TSMC's vulnerability lies precisely in geopolitics—controlling advanced process nodes globally by a single company is a systemic risk.
3. The strategic significance of Tao's Law
From an investment and technological strategy perspective, Tao's Law's value is not in "surpassing TSMC," but in:
First, opening a third path. When Moore's Law approaches physical limits, and TSMC's advanced packaging route is blocked by US export controls, Huawei proves there is another way to continuously improve performance without EUV lithography. This signals far more to China's entire semiconductor supply chain than a single technological breakthrough.
Second, redefining the competitive dimension of "advanced process." In the past, chip competition was measured by "nanometers." Tao's Law shifts the competition from spatial (geometric size) to temporal (signal delay), meaning even if Huawei lags 2-3 generations in process technology, it can still narrow the gap in actual system performance.
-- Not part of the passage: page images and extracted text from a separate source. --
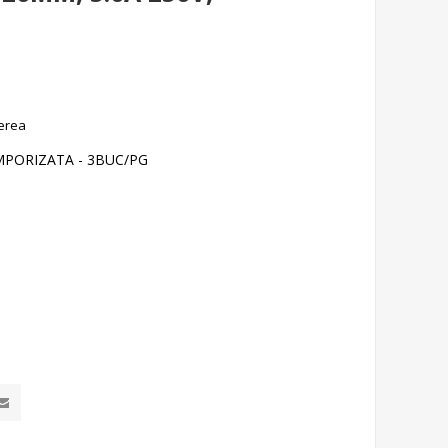
erea
EMPORIZATA - 3BUC/PG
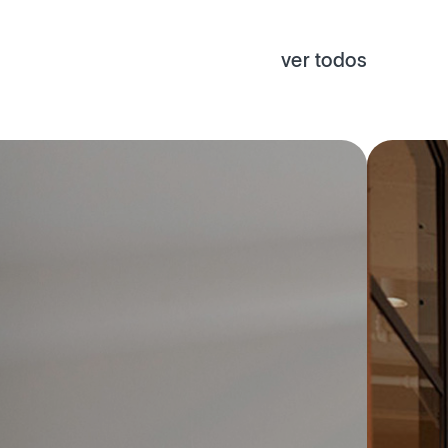
ver todos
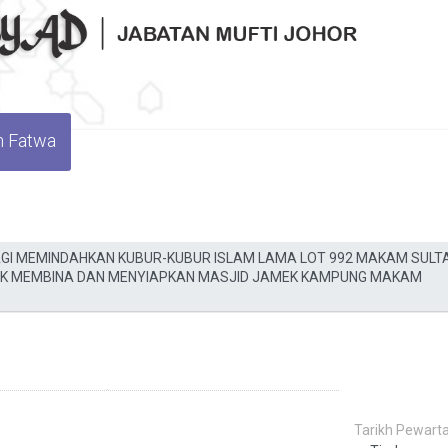
n Fatwa
Tarikh Pewarta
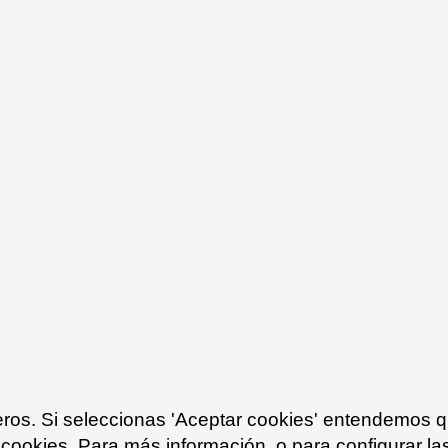
grey blue 24
ceros. Si seleccionas 'Aceptar cookies' entendemos 
 cookies. Para más información, o para configurar la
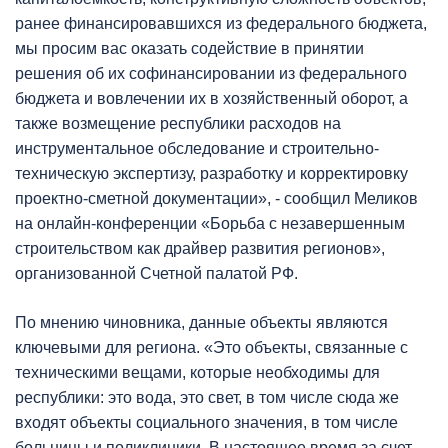
ранее финансировавшихся из федерального бюджета,
мы просим вас оказать содействие в принятии
решения об их софинансировании из федерального
бюджета и вовлечении их в хозяйственный оборот, а
также возмещение республики расходов на
инструментальное обследование и строительно-
техническую экспертизу, разработку и корректировку
проектно-сметной документации», - сообщил Меликов
на онлайн-конференции «Борьба с незавершенным
строительством как драйвер развития регионов»,
организованной Счетной палатой РФ.
По мнению чиновника, данные объекты являются
ключевыми для региона. «Это объекты, связанные с
техническими вещами, которые необходимы для
республики: это вода, это свет, в том числе сюда же
входят объекты социального значения, в том числе
больницы и поликлиники. В настоящее время за счет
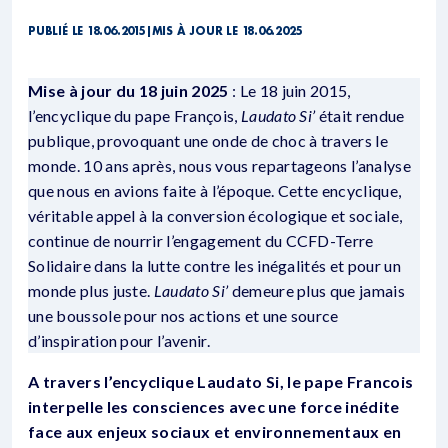
PUBLIÉ LE 18.06.2015
|
MIS À JOUR LE 18.06.2025
Mise à jour du 18 juin 2025
: Le 18 juin 2015,
l’encyclique du pape François,
Laudato Si’
était rendue
publique, provoquant une onde de choc à travers le
monde. 10 ans après, nous vous repartageons l’analyse
que nous en avions faite à l’époque. Cette encyclique,
véritable appel à la conversion écologique et sociale,
continue de nourrir l’engagement du CCFD-Terre
Solidaire dans la lutte contre les inégalités et pour un
monde plus juste.
Laudato Si’
demeure plus que jamais
une boussole pour nos actions et une source
d’inspiration pour l’avenir.
A travers l’encyclique Laudato Si, le pape Francois
interpelle les consciences avec une force inédite
face aux enjeux sociaux et environnementaux en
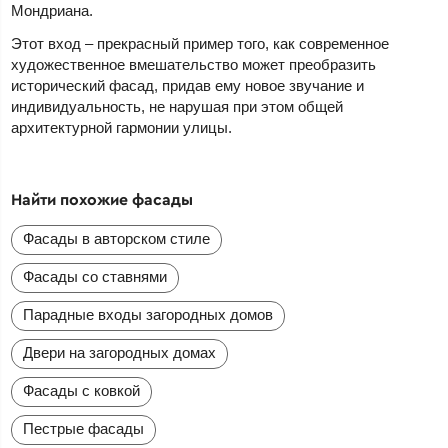
Мондриана.
Этот вход – прекрасный пример того, как современное
художественное вмешательство может преобразить
исторический фасад, придав ему новое звучание и
индивидуальность, не нарушая при этом общей
архитектурной гармонии улицы.
Найти похожие фасады
Фасады в авторском стиле
Фасады со ставнями
Парадные входы загородных домов
Двери на загородных домах
Фасады с ковкой
Пестрые фасады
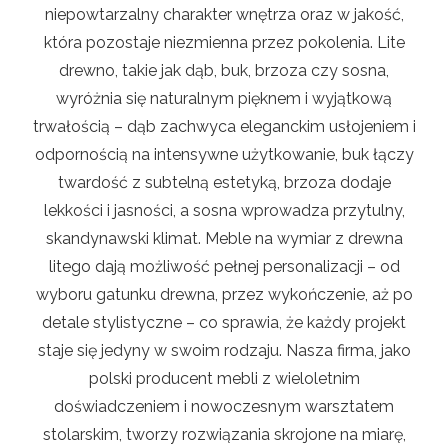
niepowtarzalny charakter wnętrza oraz w jakość,
która pozostaje niezmienna przez pokolenia. Lite
drewno, takie jak dąb, buk, brzoza czy sosna,
wyróżnia się naturalnym pięknem i wyjątkową
trwałością – dąb zachwyca eleganckim usłojeniem i
odpornością na intensywne użytkowanie, buk łączy
twardość z subtelną estetyką, brzoza dodaje
lekkości i jasności, a sosna wprowadza przytulny,
skandynawski klimat. Meble na wymiar z drewna
litego dają możliwość pełnej personalizacji – od
wyboru gatunku drewna, przez wykończenie, aż po
detale stylistyczne – co sprawia, że każdy projekt
staje się jedyny w swoim rodzaju. Nasza firma, jako
polski producent mebli z wieloletnim
doświadczeniem i nowoczesnym warsztatem
stolarskim, tworzy rozwiązania skrojone na miarę,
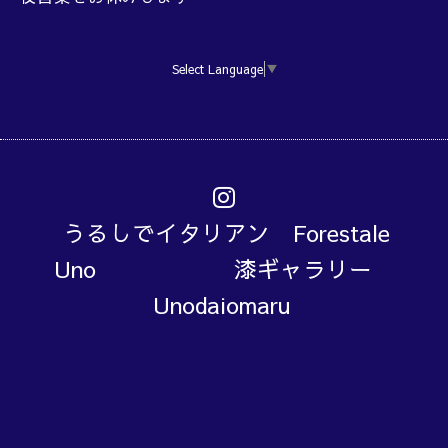
Select Language
▼
うるしでイタリアン Forestale
Uno 漆ギャラリー
Unodaiomaru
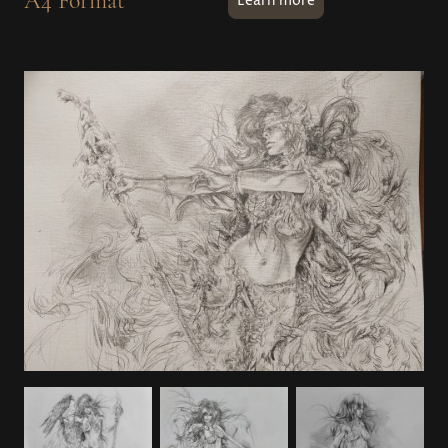
A4 Format
Learn more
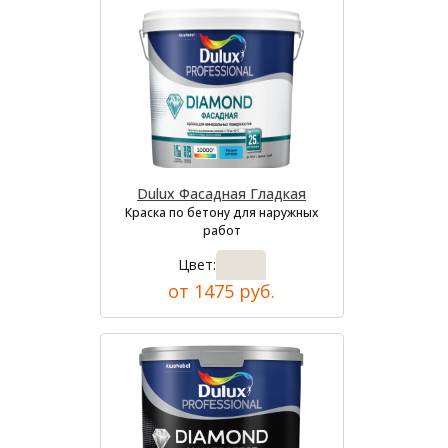
Dulux Фасадная Гладкая
Краска по бетону для наружных
работ
Цвет:
от 1475 руб.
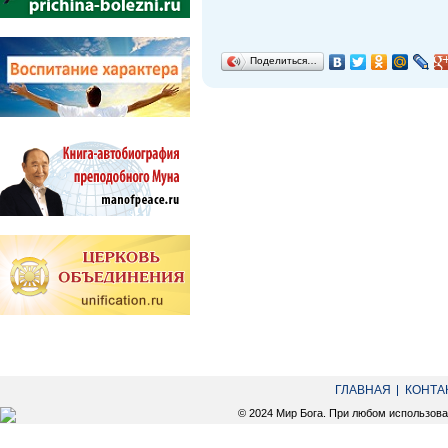
Поделиться…
ГЛАВНАЯ
КОНТА
© 2024 Мир Бога. При любом использов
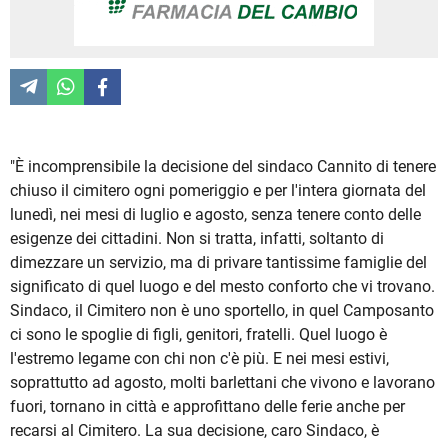
"È incomprensibile la decisione del sindaco Cannito di tenere
chiuso il cimitero ogni pomeriggio e per l'intera giornata del
lunedì, nei mesi di luglio e agosto, senza tenere conto delle
esigenze dei cittadini. Non si tratta, infatti, soltanto di
dimezzare un servizio, ma di privare tantissime famiglie del
significato di quel luogo e del mesto conforto che vi trovano.
Sindaco, il Cimitero non è uno sportello, in quel Camposanto
ci sono le spoglie di figli, genitori, fratelli. Quel luogo è
l'estremo legame con chi non c'è più. E nei mesi estivi,
soprattutto ad agosto, molti barlettani che vivono e lavorano
fuori, tornano in città e approfittano delle ferie anche per
recarsi al Cimitero. La sua decisione, caro Sindaco, è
Third, the mass production of 381 chips is a hard metric. This is not just PPT technology. Huawei claims to have mass-produced 381 chips based on Tao's Law, covering phones, AI, automotive, infrastructure. If Mate 90 (expected to launch in fall) with Kirin 2026 is successfully verified, it will be the first large-scale commercial validation.
4. The real risks
Fairly speaking, Tao's Law also faces severe challenges:
Thermal dissipation: heat dissipation in stacked layers is a physical challenge, and Huawei admits this is a core bottleneck.
Toolchain: Huawei's chief architect admits a complete 3D design toolchain "may still take years."
Manufacturing complexity: logic folding significantly increases post-processing steps; yield and cost are key variables for mass production.
The 2031 goal of 1.4nm equivalent—whether this can be achieved depends on the speed of solving these issues.